ABSTRACT

Shiga toxin–producing Escherichia coli (STEC) and Salmonella are foodborne pathogens commonly harbored in the gastrointestinal tract of sheep. These pathogens can be on the hide of sheep and transferred to the carcass, causing a foodborne hazard. Salmonella can also be found in the lymph nodes of sheep, creating a biological hazard during harvest and processing. Developing countries lack baseline data on the presence of these foodborne pathogens on meat products, specifically sheep meat. Therefore, the objective of this study was to evaluate the presence of STEC and Salmonella on sheep hides, preevisceration carcasses, and final carcasses and Salmonella in subiliac lymph nodes from two small Honduran harvest facilities, plants A and B. Sponge swabs from the foreshank region of hides and carcasses and subiliac lymph node samples were collected from 96 sheep (86 at plant A; 10 at plant B). Microbial detection of STEC and Salmonella was performed by using the BAX System to screen for prevalence, and suspect samples were subjected to conventional culture isolation for confirmation.

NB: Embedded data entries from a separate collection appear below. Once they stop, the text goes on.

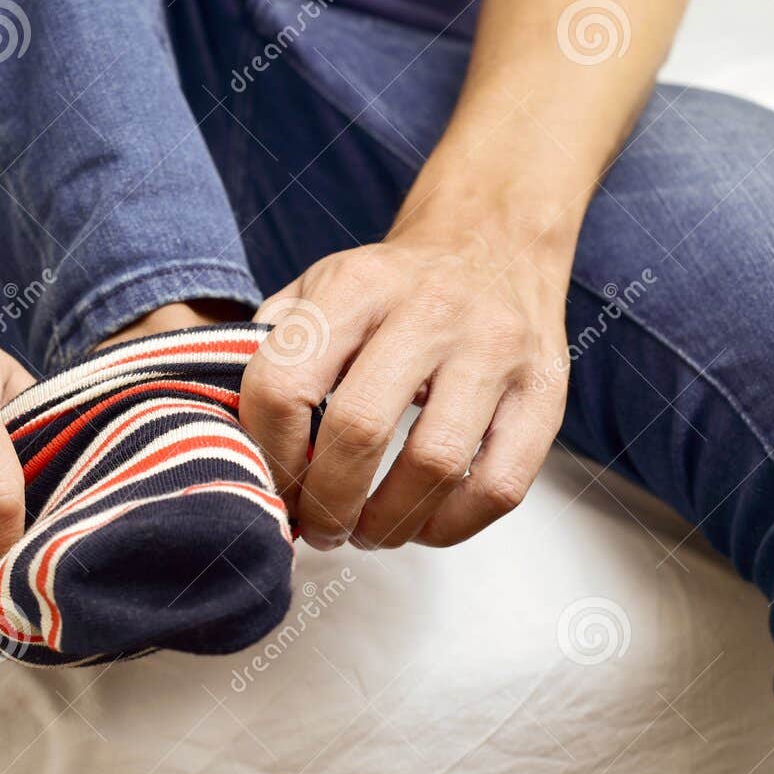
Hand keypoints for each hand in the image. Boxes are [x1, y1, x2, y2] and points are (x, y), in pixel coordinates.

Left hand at [239, 221, 568, 550]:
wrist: (493, 239)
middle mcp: (431, 309)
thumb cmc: (390, 286)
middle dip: (325, 503)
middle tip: (318, 528)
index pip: (283, 384)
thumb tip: (228, 436)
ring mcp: (496, 350)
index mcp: (357, 284)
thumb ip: (270, 346)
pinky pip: (498, 486)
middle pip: (359, 431)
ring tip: (366, 533)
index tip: (272, 483)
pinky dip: (450, 526)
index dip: (267, 453)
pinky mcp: (544, 392)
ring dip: (387, 524)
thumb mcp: (319, 286)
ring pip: (434, 466)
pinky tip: (420, 525)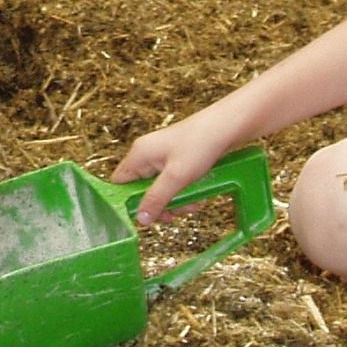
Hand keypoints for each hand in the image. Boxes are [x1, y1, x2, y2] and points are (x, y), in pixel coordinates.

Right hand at [113, 105, 239, 225]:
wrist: (227, 126)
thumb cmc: (200, 145)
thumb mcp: (176, 177)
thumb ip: (156, 199)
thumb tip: (140, 220)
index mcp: (139, 154)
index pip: (120, 183)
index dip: (129, 202)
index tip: (146, 215)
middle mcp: (146, 154)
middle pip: (141, 189)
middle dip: (160, 204)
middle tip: (175, 214)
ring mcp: (161, 156)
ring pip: (159, 188)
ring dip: (175, 201)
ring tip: (193, 204)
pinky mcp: (176, 159)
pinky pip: (172, 182)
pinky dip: (183, 191)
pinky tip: (198, 195)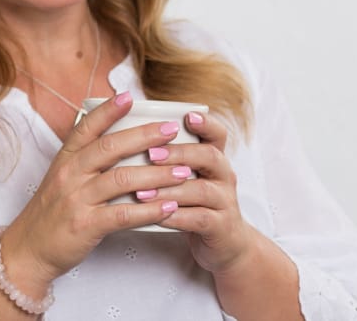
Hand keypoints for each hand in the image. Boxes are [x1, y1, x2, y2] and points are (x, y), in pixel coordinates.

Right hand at [0, 93, 190, 291]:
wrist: (28, 249)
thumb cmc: (52, 210)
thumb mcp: (62, 176)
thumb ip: (86, 157)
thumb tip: (120, 138)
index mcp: (66, 158)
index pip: (87, 126)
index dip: (108, 110)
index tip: (129, 96)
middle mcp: (70, 173)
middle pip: (110, 147)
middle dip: (144, 136)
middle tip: (171, 130)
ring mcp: (77, 198)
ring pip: (122, 179)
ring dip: (156, 174)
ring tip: (182, 170)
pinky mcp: (85, 225)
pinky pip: (123, 214)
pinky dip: (149, 210)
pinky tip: (169, 206)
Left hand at [143, 111, 252, 273]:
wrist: (225, 242)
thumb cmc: (196, 201)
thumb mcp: (189, 175)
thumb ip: (171, 157)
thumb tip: (131, 134)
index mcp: (214, 158)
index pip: (217, 133)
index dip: (206, 123)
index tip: (187, 115)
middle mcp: (224, 175)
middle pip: (209, 156)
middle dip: (179, 153)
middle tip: (151, 155)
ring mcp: (225, 201)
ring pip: (201, 190)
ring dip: (170, 189)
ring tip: (142, 191)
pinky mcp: (221, 227)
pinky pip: (199, 219)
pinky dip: (176, 217)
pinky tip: (156, 215)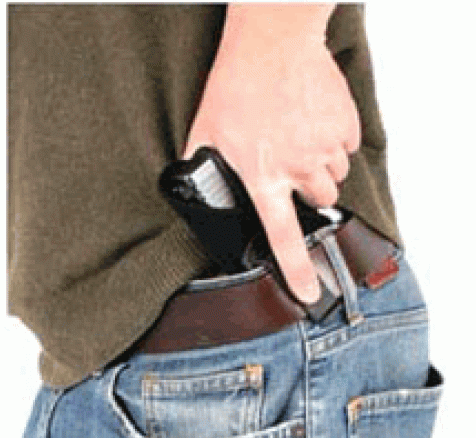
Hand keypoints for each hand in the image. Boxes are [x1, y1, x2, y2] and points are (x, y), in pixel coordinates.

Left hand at [183, 9, 360, 303]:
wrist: (272, 42)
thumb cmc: (236, 85)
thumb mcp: (205, 131)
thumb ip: (202, 166)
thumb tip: (192, 186)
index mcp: (264, 176)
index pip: (283, 236)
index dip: (298, 270)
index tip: (310, 293)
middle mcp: (300, 167)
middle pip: (320, 199)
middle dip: (308, 189)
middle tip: (290, 164)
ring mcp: (326, 145)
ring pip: (334, 173)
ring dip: (319, 164)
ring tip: (297, 136)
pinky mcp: (344, 124)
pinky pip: (347, 145)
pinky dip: (333, 140)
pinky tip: (312, 120)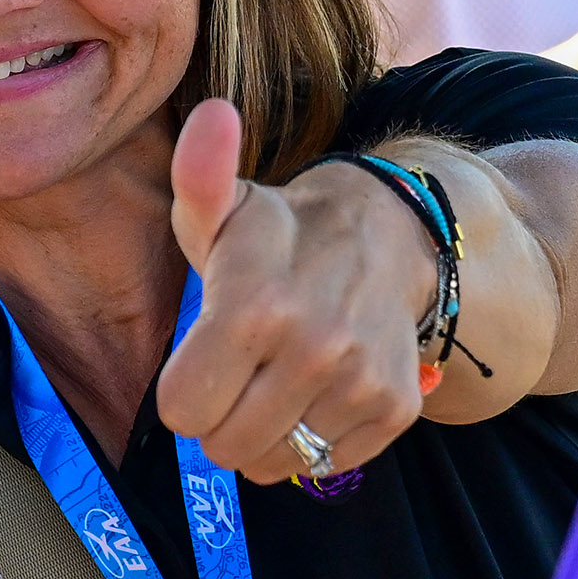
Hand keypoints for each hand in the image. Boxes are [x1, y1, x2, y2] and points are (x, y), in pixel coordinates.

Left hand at [160, 101, 433, 485]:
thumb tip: (212, 113)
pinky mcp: (395, 409)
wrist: (388, 238)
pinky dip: (314, 439)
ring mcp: (360, 382)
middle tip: (240, 370)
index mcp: (255, 306)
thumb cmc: (279, 233)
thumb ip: (198, 175)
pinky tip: (319, 389)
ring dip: (266, 433)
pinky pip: (326, 465)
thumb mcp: (226, 206)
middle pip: (223, 446)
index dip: (185, 388)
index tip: (207, 353)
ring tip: (278, 379)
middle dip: (221, 415)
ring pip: (274, 463)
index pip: (182, 412)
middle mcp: (313, 349)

Overall baseline contamination on hides were 34.4 and 10.4% present for STEC and Salmonella; however, through implementation of sanitary procedures, preevisceration and final carcass samples were significantly decreased from the hide for both pathogens (P = 0.05). Moreover, overall plant A had significantly higher rates (P = 0.05) of STEC and Salmonella at each carcass sampling site compared with plant B. After each sampling was performed, recommendations were provided to each facility on the basis of pathogen presence, performance techniques, and contamination risks. Through recommendations and implementation of hazard analysis and critical control points, good manufacturing practices, and sanitation standard operating procedures in each facility, the meat supply in Honduras will become safer and more wholesome. Therefore, the development of a baseline with continued sampling is crucial to understand the risk of foodborne pathogens to consumers in the Honduran sheep meat supply.

HIGHLIGHTS
  • Salmonella and STEC were reduced from sheep hides and carcasses with applied interventions.

  • Implemented recommendations reduced Salmonella and STEC presence over time.

  • Proper SSOPs and GMPs remain critical for reducing foodborne pathogen presence.

  • Salmonella was recovered only in 1.0% of Honduran sheep lymph nodes.